[What the task asks]
Reproduce the section of the listing that begins at the line containing "M1393,33H1401L1399,81H1393Z" and finishes at the line containing "M152,521L205,636L226,697". Include both end lines and nothing beyond them.

[Start of Attachment]

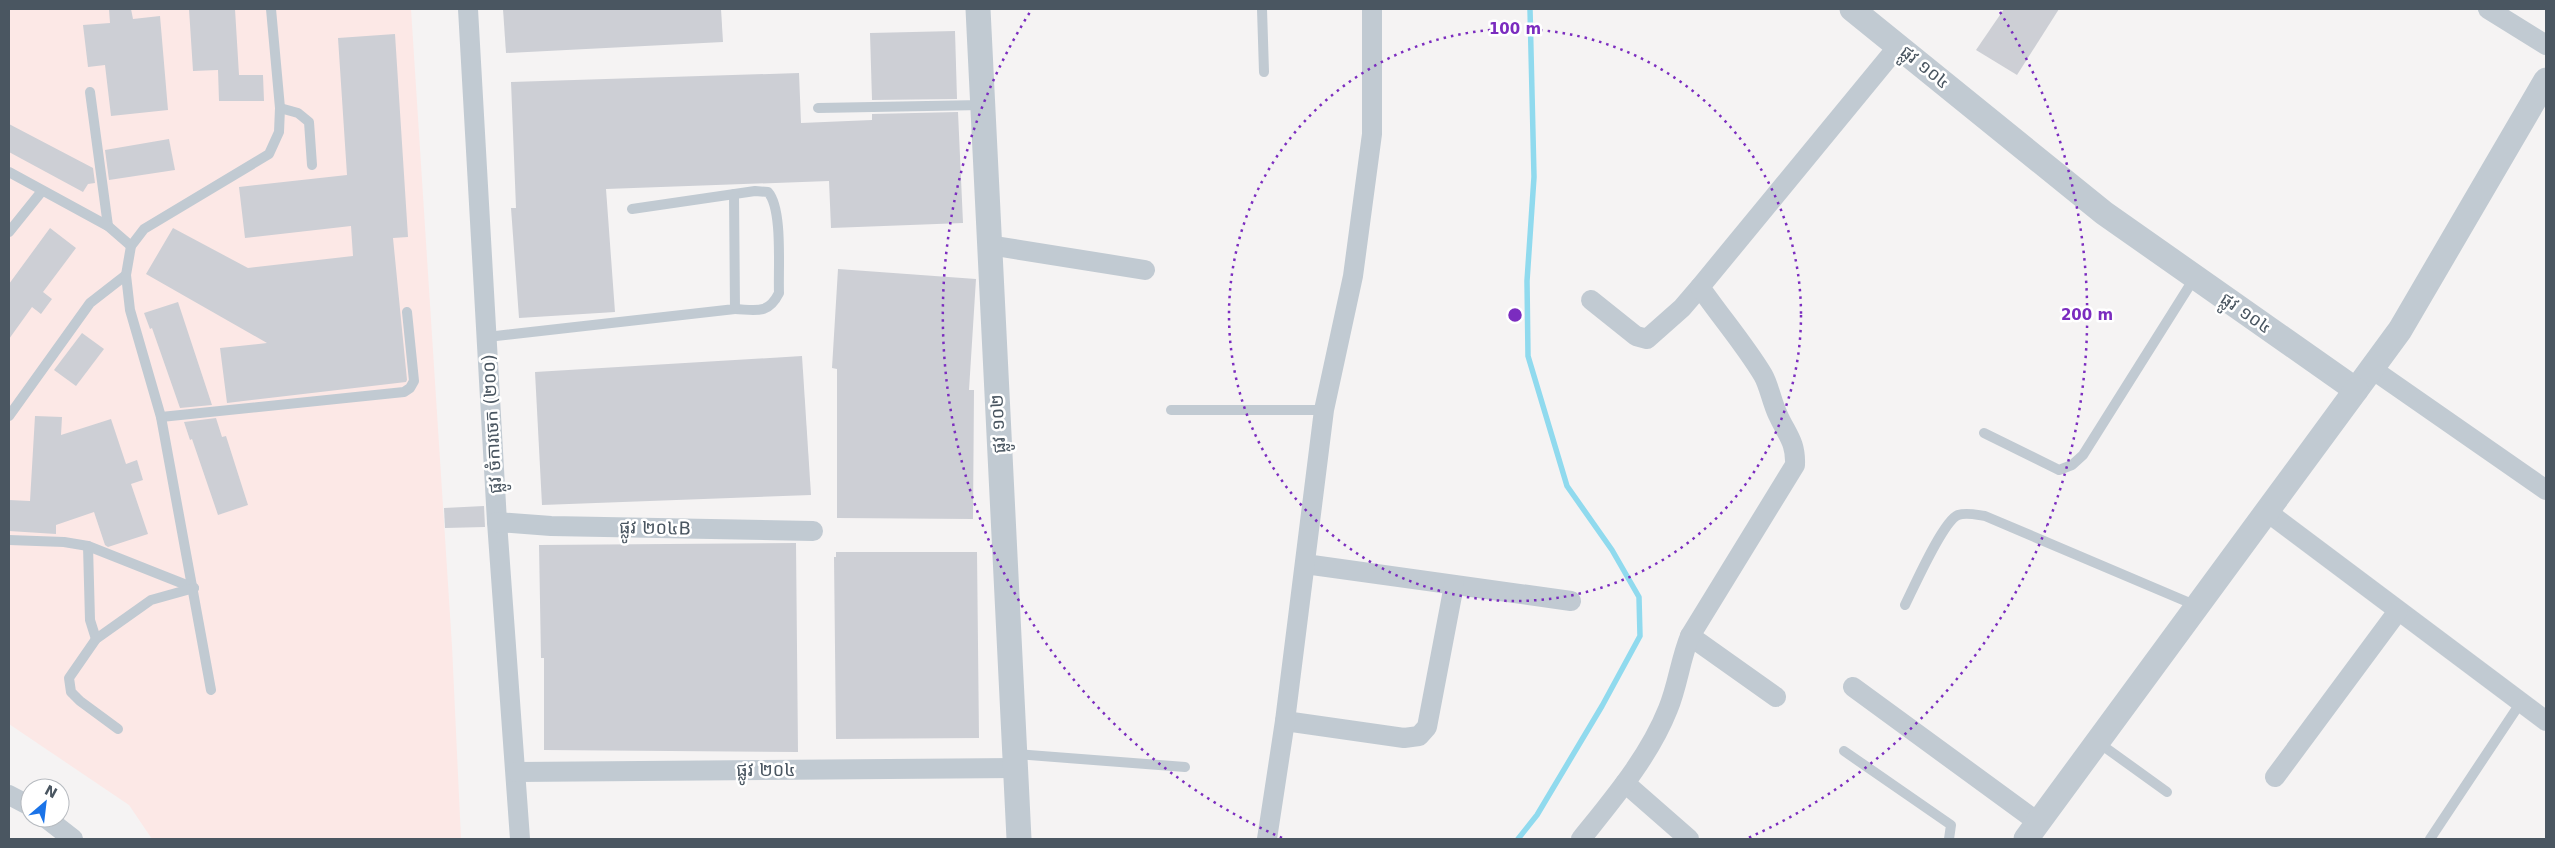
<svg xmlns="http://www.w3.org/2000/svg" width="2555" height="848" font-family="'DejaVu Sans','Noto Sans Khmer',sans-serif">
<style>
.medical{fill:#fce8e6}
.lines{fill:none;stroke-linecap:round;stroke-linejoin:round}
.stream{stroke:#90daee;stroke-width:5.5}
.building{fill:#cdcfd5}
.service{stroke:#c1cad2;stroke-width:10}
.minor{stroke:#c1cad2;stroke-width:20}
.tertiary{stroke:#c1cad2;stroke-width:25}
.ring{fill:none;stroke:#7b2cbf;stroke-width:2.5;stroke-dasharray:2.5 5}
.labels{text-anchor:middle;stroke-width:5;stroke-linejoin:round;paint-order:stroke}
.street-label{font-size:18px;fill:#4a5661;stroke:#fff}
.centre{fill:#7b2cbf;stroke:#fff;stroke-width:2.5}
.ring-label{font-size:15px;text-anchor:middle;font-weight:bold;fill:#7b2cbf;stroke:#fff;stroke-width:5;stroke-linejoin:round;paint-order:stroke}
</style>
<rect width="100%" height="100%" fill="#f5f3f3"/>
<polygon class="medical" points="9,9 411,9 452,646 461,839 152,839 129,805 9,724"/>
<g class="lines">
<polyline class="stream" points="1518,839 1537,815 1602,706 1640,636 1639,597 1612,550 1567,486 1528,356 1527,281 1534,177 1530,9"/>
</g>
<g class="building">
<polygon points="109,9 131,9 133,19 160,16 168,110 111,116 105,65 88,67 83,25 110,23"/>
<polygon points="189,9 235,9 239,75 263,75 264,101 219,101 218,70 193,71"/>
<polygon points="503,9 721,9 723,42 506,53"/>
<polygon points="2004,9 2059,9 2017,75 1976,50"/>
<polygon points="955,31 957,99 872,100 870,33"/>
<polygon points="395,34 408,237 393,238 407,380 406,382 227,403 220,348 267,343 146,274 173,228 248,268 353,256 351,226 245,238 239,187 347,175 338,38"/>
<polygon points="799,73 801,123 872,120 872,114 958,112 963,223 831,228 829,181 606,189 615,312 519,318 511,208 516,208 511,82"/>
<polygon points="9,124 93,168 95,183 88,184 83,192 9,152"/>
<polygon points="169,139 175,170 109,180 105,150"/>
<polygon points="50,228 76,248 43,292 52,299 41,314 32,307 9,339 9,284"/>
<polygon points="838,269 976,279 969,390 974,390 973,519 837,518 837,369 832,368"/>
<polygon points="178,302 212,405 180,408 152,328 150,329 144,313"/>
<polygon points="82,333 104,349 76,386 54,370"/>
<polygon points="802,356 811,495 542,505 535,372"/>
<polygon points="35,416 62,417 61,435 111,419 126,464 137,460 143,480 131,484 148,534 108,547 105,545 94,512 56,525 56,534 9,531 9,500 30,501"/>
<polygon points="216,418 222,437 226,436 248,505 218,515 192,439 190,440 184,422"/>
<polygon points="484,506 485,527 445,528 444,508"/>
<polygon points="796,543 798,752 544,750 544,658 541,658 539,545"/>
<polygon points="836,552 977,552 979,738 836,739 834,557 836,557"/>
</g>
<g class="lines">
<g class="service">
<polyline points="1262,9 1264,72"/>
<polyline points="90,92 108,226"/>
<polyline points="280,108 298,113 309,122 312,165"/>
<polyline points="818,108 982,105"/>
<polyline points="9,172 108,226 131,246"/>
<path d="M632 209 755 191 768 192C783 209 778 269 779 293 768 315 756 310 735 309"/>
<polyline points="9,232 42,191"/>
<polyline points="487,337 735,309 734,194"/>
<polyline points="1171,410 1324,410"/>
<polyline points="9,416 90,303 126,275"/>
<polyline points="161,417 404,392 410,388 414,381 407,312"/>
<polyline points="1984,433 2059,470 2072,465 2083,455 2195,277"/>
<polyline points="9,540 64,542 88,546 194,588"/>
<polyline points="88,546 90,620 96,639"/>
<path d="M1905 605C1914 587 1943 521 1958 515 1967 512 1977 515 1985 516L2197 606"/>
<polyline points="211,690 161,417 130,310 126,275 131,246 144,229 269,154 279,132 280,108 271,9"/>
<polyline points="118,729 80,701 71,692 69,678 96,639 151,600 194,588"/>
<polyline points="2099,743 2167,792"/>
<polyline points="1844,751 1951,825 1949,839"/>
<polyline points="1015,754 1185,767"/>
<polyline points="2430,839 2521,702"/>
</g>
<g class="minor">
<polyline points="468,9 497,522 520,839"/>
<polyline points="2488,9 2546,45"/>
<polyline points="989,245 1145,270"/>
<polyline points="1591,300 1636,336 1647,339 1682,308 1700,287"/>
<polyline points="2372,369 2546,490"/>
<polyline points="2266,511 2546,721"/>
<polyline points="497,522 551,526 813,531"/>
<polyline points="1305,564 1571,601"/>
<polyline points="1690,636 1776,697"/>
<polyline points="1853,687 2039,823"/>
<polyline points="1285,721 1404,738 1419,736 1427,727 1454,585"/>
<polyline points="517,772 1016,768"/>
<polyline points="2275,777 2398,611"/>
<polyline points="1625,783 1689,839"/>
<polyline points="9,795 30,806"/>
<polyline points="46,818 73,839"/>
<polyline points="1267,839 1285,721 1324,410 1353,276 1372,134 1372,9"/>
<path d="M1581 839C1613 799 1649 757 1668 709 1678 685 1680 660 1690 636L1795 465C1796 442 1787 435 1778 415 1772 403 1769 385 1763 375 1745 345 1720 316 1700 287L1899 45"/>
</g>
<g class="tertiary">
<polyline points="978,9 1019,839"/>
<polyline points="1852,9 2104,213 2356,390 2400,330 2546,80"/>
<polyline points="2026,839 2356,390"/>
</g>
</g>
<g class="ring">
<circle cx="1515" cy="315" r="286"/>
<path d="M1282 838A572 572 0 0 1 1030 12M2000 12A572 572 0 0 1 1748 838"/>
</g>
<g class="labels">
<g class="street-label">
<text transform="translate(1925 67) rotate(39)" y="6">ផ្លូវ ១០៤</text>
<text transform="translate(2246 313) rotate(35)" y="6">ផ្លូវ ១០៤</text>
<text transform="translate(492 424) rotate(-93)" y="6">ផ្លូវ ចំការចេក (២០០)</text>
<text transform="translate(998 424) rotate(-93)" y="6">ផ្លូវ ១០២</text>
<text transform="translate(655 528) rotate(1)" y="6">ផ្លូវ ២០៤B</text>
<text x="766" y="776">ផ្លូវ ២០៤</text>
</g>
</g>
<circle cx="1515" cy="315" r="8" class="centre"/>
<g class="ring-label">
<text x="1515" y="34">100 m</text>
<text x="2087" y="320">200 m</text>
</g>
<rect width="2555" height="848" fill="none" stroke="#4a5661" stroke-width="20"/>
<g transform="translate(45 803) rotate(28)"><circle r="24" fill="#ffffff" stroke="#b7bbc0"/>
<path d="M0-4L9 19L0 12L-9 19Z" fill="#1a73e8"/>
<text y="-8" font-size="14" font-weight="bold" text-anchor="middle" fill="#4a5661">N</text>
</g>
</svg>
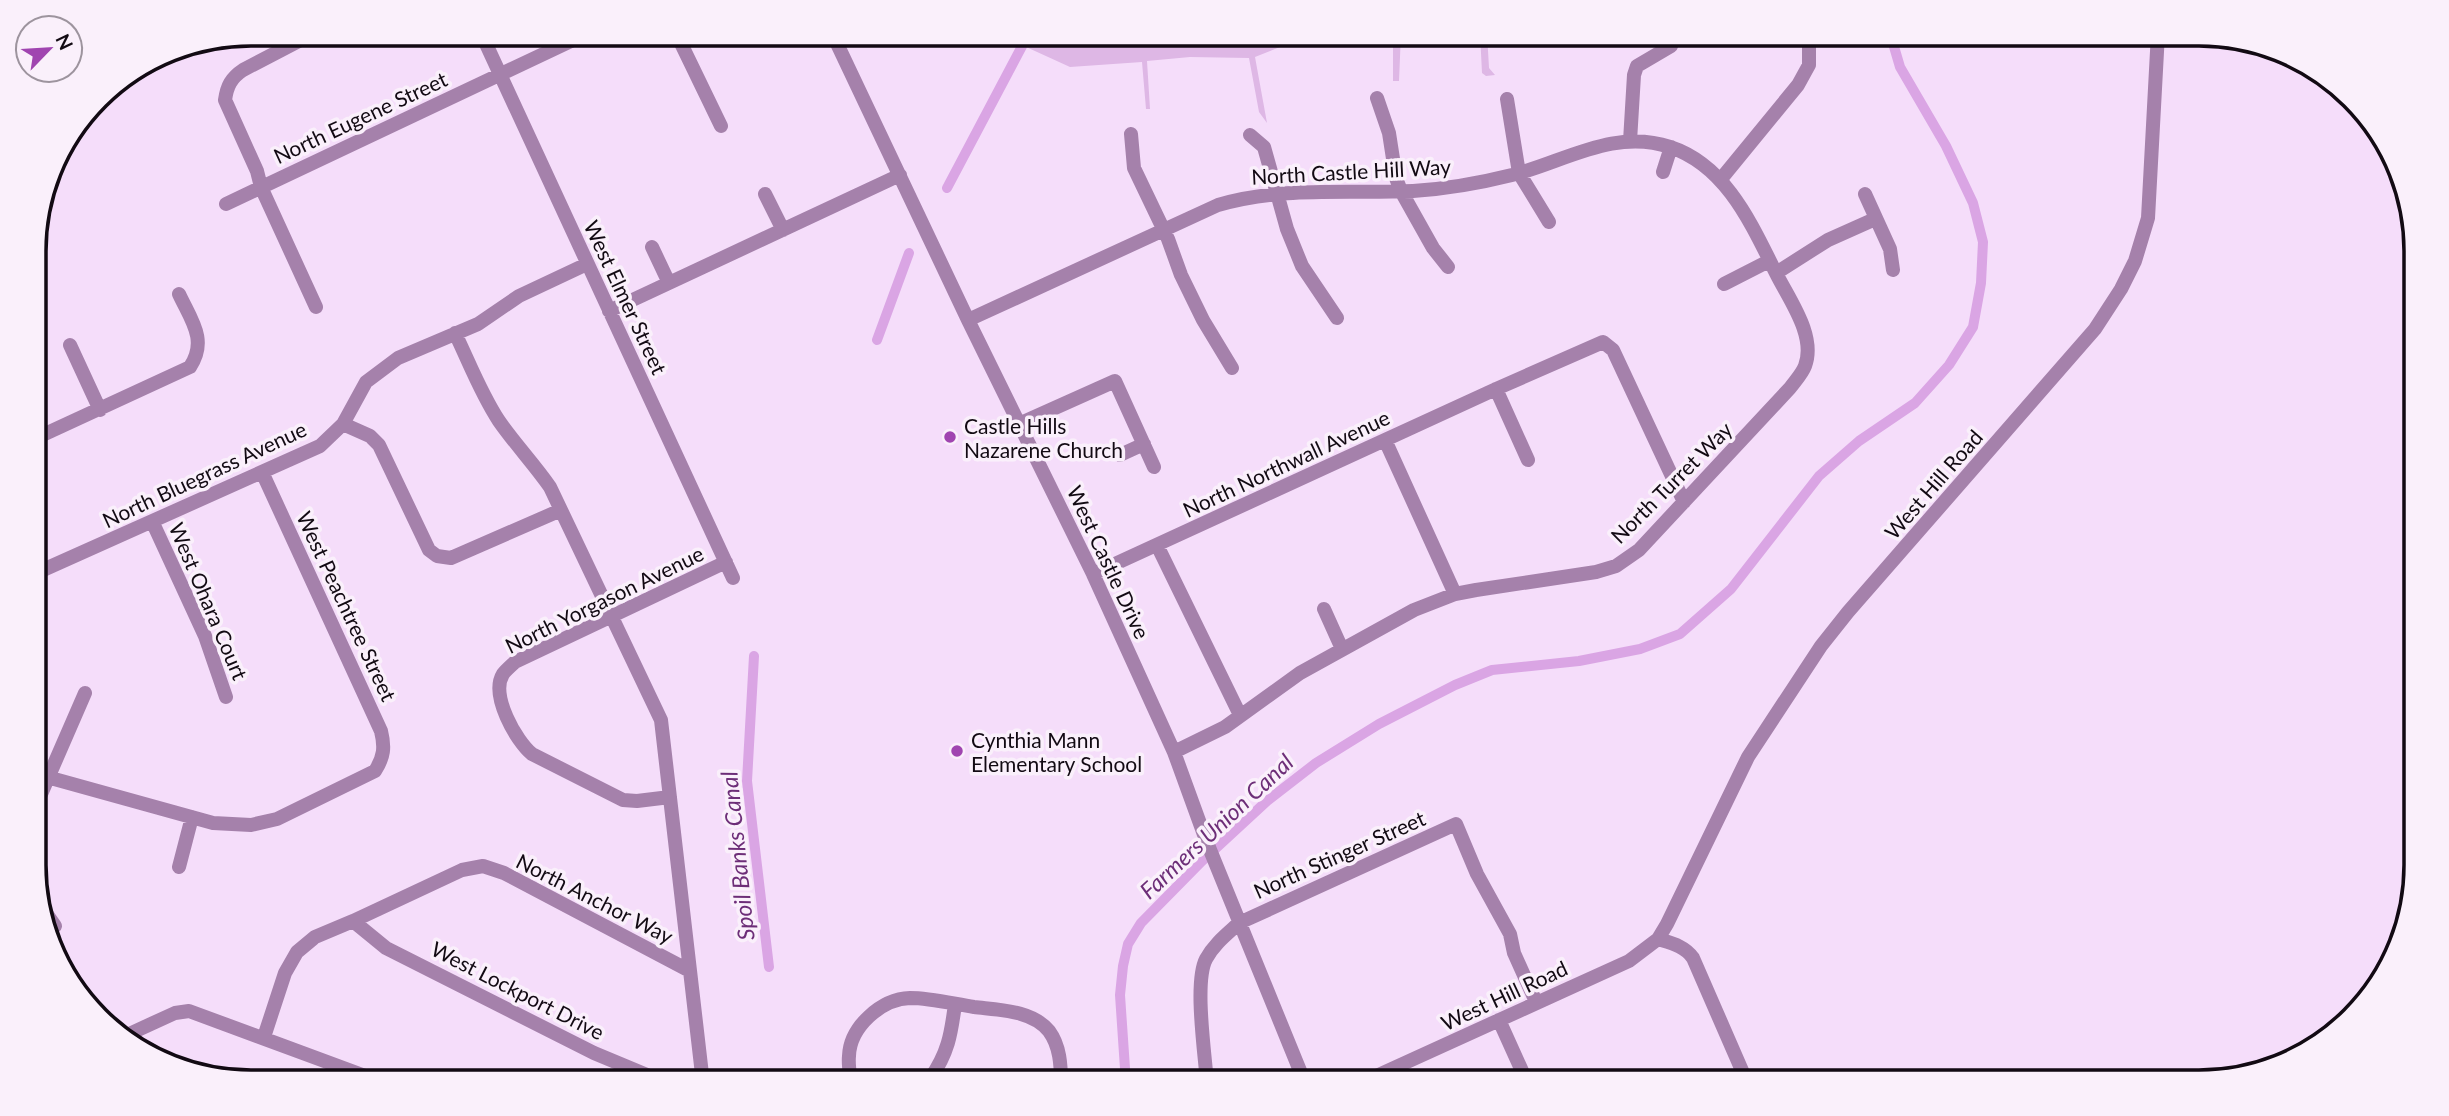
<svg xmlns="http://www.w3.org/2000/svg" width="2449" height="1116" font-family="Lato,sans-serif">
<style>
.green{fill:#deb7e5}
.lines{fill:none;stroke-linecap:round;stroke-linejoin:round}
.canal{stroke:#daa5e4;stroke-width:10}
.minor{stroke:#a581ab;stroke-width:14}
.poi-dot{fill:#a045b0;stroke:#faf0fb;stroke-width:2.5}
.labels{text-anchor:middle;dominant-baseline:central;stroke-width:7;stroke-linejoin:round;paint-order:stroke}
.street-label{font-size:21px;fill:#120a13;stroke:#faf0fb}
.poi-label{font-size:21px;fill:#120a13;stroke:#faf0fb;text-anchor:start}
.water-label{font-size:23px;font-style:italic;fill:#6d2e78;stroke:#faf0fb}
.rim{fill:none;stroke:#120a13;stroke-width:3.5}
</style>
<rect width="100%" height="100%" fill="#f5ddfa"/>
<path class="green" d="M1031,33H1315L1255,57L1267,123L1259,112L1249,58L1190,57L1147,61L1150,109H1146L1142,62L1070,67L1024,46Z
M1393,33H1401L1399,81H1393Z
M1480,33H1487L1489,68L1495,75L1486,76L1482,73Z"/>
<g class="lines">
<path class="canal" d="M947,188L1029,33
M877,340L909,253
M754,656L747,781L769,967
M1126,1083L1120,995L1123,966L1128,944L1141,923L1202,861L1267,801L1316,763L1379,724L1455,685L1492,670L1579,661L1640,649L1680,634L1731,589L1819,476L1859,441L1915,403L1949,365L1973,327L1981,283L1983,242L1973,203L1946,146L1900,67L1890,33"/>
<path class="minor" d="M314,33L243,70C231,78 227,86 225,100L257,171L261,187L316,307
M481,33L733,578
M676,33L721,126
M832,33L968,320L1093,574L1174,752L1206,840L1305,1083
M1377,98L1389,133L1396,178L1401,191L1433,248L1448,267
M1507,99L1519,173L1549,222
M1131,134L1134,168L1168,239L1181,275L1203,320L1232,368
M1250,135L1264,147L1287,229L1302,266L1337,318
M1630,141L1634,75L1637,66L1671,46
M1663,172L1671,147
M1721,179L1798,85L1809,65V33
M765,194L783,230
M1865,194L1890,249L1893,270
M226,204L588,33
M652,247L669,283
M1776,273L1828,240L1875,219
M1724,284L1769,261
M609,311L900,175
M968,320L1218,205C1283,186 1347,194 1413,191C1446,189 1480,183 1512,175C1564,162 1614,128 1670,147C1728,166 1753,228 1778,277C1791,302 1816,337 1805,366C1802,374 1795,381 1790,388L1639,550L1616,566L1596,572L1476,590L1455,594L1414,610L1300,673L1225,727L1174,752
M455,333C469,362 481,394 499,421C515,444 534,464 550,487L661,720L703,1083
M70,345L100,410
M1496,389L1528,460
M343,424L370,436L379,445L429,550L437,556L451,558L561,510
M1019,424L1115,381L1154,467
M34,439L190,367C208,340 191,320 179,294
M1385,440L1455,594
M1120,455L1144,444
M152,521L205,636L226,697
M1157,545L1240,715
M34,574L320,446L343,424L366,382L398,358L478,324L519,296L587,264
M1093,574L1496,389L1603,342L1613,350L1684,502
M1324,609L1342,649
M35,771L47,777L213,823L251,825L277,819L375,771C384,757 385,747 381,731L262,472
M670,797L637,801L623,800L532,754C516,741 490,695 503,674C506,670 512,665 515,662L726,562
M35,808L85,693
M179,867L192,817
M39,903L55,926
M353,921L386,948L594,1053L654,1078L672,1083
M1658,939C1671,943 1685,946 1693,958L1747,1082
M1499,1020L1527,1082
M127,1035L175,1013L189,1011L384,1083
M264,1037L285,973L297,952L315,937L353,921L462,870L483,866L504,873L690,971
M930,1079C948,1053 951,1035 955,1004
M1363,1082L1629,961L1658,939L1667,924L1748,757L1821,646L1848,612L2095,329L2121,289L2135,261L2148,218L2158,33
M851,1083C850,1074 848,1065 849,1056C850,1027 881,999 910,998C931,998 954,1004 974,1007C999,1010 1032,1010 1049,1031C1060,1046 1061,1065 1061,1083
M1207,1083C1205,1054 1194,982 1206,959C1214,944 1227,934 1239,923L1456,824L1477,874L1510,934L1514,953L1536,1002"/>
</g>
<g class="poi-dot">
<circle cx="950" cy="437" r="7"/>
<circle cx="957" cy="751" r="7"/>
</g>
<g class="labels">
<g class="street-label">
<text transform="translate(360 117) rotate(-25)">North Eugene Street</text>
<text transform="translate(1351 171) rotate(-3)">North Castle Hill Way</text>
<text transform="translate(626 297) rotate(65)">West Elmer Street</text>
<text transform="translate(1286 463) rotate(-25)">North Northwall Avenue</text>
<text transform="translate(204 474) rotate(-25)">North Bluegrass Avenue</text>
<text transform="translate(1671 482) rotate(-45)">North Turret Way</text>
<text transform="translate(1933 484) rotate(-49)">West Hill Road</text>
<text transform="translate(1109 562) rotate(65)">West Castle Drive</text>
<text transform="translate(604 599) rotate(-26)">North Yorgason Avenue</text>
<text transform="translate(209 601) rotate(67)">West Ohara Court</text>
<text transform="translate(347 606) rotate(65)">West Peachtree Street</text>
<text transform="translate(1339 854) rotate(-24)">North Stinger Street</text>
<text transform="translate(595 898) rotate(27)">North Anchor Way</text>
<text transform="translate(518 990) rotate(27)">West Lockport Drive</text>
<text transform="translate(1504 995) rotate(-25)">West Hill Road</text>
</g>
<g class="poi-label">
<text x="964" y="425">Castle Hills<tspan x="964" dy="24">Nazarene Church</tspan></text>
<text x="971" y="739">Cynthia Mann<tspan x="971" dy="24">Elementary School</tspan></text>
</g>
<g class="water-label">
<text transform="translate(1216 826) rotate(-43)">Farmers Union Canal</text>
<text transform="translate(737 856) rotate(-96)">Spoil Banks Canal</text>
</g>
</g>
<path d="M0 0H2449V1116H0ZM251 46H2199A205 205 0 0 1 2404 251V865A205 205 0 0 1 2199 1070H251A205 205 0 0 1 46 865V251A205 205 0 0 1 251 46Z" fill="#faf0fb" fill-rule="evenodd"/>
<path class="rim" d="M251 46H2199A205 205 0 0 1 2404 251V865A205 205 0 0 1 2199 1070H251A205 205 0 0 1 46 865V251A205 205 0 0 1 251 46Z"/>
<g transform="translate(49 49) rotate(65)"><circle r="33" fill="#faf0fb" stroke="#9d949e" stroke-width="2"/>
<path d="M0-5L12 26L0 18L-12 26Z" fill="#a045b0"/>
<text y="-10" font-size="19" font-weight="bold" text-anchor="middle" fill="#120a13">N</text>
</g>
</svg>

[End of Attachment]

[Answer to this problem]
M1393,33H1401L1399,81H1393Z
M1480,33H1487L1489,68L1495,75L1486,76L1482,73Z"/>
<g class="lines">
<path class="canal" d="M947,188L1029,33
M877,340L909,253
M754,656L747,781L769,967
M1126,1083L1120,995L1123,966L1128,944L1141,923L1202,861L1267,801L1316,763L1379,724L1455,685L1492,670L1579,661L1640,649L1680,634L1731,589L1819,476L1859,441L1915,403L1949,365L1973,327L1981,283L1983,242L1973,203L1946,146L1900,67L1890,33"/>
<path class="minor" d="M314,33L243,70C231,78 227,86 225,100L257,171L261,187L316,307
M481,33L733,578
M676,33L721,126
M832,33L968,320L1093,574L1174,752L1206,840L1305,1083
M1377,98L1389,133L1396,178L1401,191L1433,248L1448,267
M1507,99L1519,173L1549,222
M1131,134L1134,168L1168,239L1181,275L1203,320L1232,368
M1250,135L1264,147L1287,229L1302,266L1337,318
M1630,141L1634,75L1637,66L1671,46
M1663,172L1671,147
M1721,179L1798,85L1809,65V33
M765,194L783,230
M1865,194L1890,249L1893,270
M226,204L588,33
M652,247L669,283
M1776,273L1828,240L1875,219
M1724,284L1769,261
M609,311L900,175
M968,320L1218,205C1283,186 1347,194 1413,191C1446,189 1480,183 1512,175C1564,162 1614,128 1670,147C1728,166 1753,228 1778,277C1791,302 1816,337 1805,366C1802,374 1795,381 1790,388L1639,550L1616,566L1596,572L1476,590L1455,594L1414,610L1300,673L1225,727L1174,752
M455,333C469,362 481,394 499,421C515,444 534,464 550,487L661,720L703,1083
M70,345L100,410
M1496,389L1528,460
M343,424L370,436L379,445L429,550L437,556L451,558L561,510
M1019,424L1115,381L1154,467
M34,439L190,367C208,340 191,320 179,294
M1385,440L1455,594
M1120,455L1144,444
M152,521L205,636L226,697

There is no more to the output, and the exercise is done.